According to Todd Lin, COO of Egis Technology Inc., “Edge applications must process huge amounts of data generated by sensors. Digitizing that data takes time, which means that these applications don’t have time to intelligently select data from the sensor data stream, and instead have to collect volumes of data and process it later. For the first time, AIStorm’s approach allows us to intelligently prune data from the sensor stream in real time and keep up with the massive sensor input tasks.”  AIStorm’s AI-in-Sensor, once it’s available, would remove digitizing, latency, distortion, communication buses, and the impediment of high power consumption by going directly from analog signal to machine learning input, skipping Analog-to-Digital converters. 

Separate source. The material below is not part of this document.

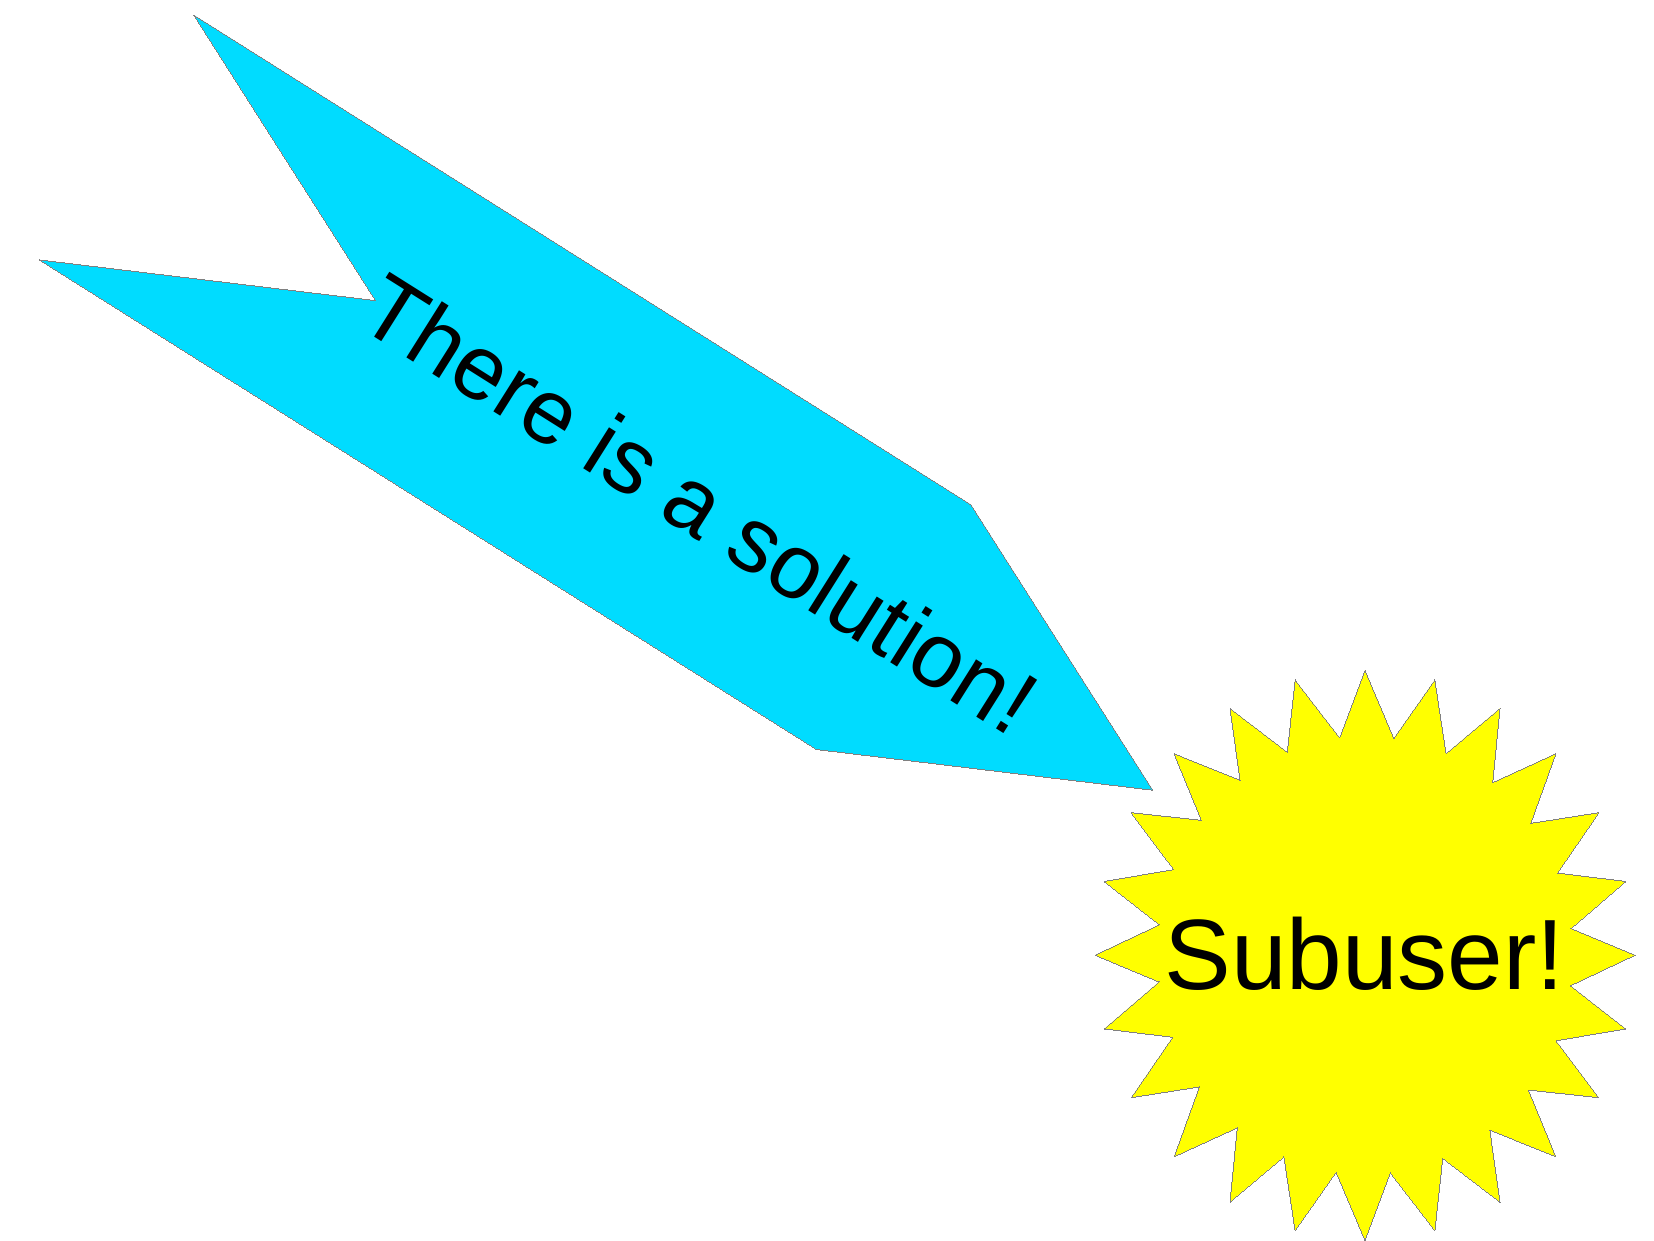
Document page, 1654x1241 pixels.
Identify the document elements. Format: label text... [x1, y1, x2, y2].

text_box Subuser! [1095, 670, 1636, 1241]
text_box There is a solution! [39, 15, 1153, 791]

AI is improving by leaps and bounds, and sensors play a huge part in collecting the data that feeds the machine. Part of the allure for technologists is the potential productivity gained with AI. AI can be harnessed by app developers that know little about machine learning, which opens AI to consumers and small businesses, not just large corporate entities, and extends the proliferation of data-collecting sensors.  It’s not far-fetched to use data and AI as the next-best-thing to a crystal ball by pulling billions of points of data together in an algorithm that paints a picture minutes or days into the future with a reasonable expectation of accuracy, at least most of the time. However, just like fast computer trading algorithms caused the first notable flash crash in 2010 by quickly buying and reselling contracts, it’s possible for AI to run away from us despite our best intentions.